2006 memoir by Justine Harun-Mahdavi

Not Without My Husband (Nicht ohne meinen Mann) is a book written by Justine Harun-Mahdavi. The book is the memoir of Justine and her life as a German woman with her Persian (Iranian) husband, Masoud Harun-Mahdavi, in Iran before and after the 1979 Iranian Revolution. It responds to the negative account of Iran in Betty Mahmoody's bestselling 1987 memoir, Not Without My Daughter.

==About the author==
Justine Harun-Mahdavi (born 11 June 1945 in Morbach, Germany) is a German woman who lived in Iran between 1968 and 1979, and is the writer of the Not Without My Husband.

Not Without My Husband is a memoir which describes her life with her Persian (Iranian) husband Massoud Harun-Mahdavi and two children in Iran. The book offers a direct view of the Iranian society as seen by a Westerner.

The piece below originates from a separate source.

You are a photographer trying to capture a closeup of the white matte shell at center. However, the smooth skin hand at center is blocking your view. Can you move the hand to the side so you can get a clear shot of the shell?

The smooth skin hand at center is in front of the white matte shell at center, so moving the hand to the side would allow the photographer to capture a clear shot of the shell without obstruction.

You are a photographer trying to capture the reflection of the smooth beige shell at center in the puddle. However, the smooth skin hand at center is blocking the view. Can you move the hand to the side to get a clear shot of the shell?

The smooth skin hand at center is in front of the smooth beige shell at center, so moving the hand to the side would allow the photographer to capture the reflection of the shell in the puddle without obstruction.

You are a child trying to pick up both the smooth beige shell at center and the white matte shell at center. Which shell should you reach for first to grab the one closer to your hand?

Justine moved to Iran 1968 and lived with her husband Massoud Harun-Mahdavi and two children in different cities (mainly in Kerman, Mashhad, and Tehran) for more than eleven years. Her husband Masoud was in different political positions. He was twice the mayor of the holy city of Mashhad. He also was once mayor of the capital city, Tehran. Due to his popularity among the people, he was even a member of the new government during the first months of the Islamic Republic. But he soon understood that the theocratic regime was not on path to bring democracy and freedom to the Iranian people. So Justine and her family left Iran in September 1979. Her husband is an active and well known member of the democratic Iranian opposition called Jebhe Melli. She visited Iran together with her daughter and son again in 2000. Justine today lives in a town close to Munich in Germany. In Not Without My Husband, Justine pleads for freedom and democracy in Iran and for tolerance towards all nations, religions, and cultures in the world.